‘’ ‘’I’ll let you be part of my dream, if I can be part of yours’’ Bob Dylan said that.
‘’I’ll let you be part of my dream, if I can be part of your reality’’ I said that. ‘’
‘’Sophie Hunger Blues’’- Sophie Hunger
Sevgili gezegenimizde özellikle son zamanlarda sanki kötü bir enerji topluluğu raks edip duruyorken, nefes alacak alanlarımız da daralıyorken, İstanbul’da soğuk olmayan bi’ kasım akşamı Babylon’da, şu sıralar Berlin’de yaşayan İsviçreli müzisyen Sophie Hunger’ı dinlemek, izlemek için yola çıkıyorum. Konser, atmosferi ve mimarisi ile bana Lizbon’daki Lx Factory’yi hatırlatan (küçük versiyonu gibi) Tarihi Bomonti Bira Fabrikası yani bugünkü adıyla Bomontiada’da. Kendimizi ifade edebilecek alternatif yerlere oldukça ihtiyaç duyduğumuz bu günlerde; Bomontiada (Bienal’e bu sene ev sahipliği yapan galerilerden birini içermesi (Alt), bünyesinde farklı farklı atölyeler düzenlenmesi ve tabii ki yılların en ‘iyi ki var’ konser mekanlarından olan Babylon’u da barındırması) etkinlikleriyle, sürekli ve bir o kadar da kreatif bir enerjinin havada uçuştuğu bir alan.
Konserin başlama saatine yakın fotoğraf makinemi de yanıma alıp içeri girmeye hazırlandım. Saat 22.30 olduğunda çoktan içeriye geçmiş ve konserin başlamasını bekliyordum ki o sırada sahneye Leonard Cohen’in – yani benim için ve eminim birçok başka insan için gelmiş geçmiş en iyi şair-müzisyenlerden biridir – fotoğrafı yansıtıldı. Son birkaç gündür içimde gezinip duran melankoliye sebep ‘güzel insanların dünyadan göçüp gitmesi’ fobisine ek olarak bu sefer sanatçı olmanın, dünyaya kendinden bir parça bırakmanın, bir şarkınla taaa dünyanın öbür ucundaki (mesela İstanbul’daki) bir adamın, kadının gecesinin, yolculuğunun, hüznünün bir parçası olmanın aslında ne kadar da güzel ve paha biçilemez bir şey olduğunu düşündüm.

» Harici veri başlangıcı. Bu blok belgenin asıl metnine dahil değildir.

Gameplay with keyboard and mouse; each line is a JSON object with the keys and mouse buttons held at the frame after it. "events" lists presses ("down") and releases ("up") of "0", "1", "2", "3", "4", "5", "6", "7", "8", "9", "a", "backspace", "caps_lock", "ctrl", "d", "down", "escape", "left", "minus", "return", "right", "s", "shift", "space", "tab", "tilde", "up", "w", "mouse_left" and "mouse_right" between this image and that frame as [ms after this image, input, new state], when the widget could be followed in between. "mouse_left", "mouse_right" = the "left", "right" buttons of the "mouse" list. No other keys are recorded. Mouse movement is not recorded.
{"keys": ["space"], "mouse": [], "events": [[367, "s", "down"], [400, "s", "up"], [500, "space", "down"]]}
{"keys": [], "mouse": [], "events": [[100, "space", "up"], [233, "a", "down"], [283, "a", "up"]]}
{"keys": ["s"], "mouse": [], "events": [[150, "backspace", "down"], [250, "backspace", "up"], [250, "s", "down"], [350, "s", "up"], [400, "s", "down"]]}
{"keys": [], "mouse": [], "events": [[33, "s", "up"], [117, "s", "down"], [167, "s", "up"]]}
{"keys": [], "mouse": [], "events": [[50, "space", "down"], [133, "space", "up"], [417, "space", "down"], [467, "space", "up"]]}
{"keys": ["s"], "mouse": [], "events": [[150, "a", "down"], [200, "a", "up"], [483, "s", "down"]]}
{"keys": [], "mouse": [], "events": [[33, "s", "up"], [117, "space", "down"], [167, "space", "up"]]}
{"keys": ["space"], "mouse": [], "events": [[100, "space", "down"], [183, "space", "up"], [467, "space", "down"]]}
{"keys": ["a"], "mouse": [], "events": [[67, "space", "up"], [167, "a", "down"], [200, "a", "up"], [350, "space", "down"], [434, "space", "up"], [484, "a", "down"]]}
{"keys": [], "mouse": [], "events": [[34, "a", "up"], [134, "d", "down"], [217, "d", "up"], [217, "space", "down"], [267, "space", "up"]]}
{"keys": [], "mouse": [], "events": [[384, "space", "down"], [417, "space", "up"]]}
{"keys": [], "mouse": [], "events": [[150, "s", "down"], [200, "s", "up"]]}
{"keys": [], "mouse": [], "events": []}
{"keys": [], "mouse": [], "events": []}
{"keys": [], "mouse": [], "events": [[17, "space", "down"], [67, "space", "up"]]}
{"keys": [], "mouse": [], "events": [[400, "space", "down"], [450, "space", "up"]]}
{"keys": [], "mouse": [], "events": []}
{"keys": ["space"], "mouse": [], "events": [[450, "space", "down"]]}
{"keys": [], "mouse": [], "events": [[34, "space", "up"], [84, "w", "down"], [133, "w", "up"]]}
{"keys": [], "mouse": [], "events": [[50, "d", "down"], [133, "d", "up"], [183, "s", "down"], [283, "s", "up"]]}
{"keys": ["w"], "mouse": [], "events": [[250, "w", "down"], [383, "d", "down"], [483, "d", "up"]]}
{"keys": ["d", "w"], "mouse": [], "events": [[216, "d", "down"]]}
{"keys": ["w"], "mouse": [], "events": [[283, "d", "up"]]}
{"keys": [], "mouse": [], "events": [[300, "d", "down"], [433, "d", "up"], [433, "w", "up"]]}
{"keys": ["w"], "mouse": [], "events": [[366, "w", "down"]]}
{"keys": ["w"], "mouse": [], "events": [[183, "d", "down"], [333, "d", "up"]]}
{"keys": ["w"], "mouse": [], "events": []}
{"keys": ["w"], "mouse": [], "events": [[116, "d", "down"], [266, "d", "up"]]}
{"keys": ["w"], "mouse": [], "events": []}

Azıcık klişe dimi? Olsun.
Derken Sophie Hunger sahneye çıktı. Enstrümansız, solo olarak başladığı şarkısıyla konser boyunca sanki bir tiyatro oyunundaymış gibi hissettim. Fakat bu ‘oyun’ Sophie’nin kendi hayatının bir kolajı gibiydi aslında. Sahnede söylediği her şarkıyı o an yaşayan, kendine has bir müzisyen Sophie Hunger. Anlatacak çok şeyi var belli ki…
Fransızca, İngilizce ve Almanca söylediği şarkılarını suratında sürekli bir gülümsemeyle karşılayan izleyici/dinleyiciler de konserin etkin bir parçası haline gelmişlerdi. Simon Gerber (bas gitar, klarnet, vokal)’in bas tınıları ve Alexis Anerilles ( klavye, Flügelhorn, vokal)’in klavyedeki özgünlüğü konserin en önemli parçalarından, olmazsa olmazlarındandı.
Konserin dinlemekten en çok zevk aldığım şarkıları, Sophie Hunger Blues ve Love is not the answer oldu. Love is not the answer’ın sözleri ;
Love is not the answer to everything
Ask Romeo and Juliet
Living in a coffin
They tried to die for each other
And then they killed one another yeah
Love is not the answer to everything
‘Sophie Hunger Blues’un Babylonca hep birlikte oturulup Sophie’nin öykülerini dinliyormuşçasına, muhabbet havası yaratması Sophie’nin müziğin doğallığının etkisi olabilir.
Hem müzikal anlamda, hem dinleyici-müzisyen iletişimi anlamında, hem mekanın ışıklandırma sistemiyle yarattığı atmosfer anlamında hiç unutmayacağım bir cumartesi akşamı oldu.
Sophie’nin de dediği gibi umarım önümüzdeki sene tekrar karşılaşır, İstanbul’da kendisini dinleyebilir, yine ‘muhabbete’ dalarız.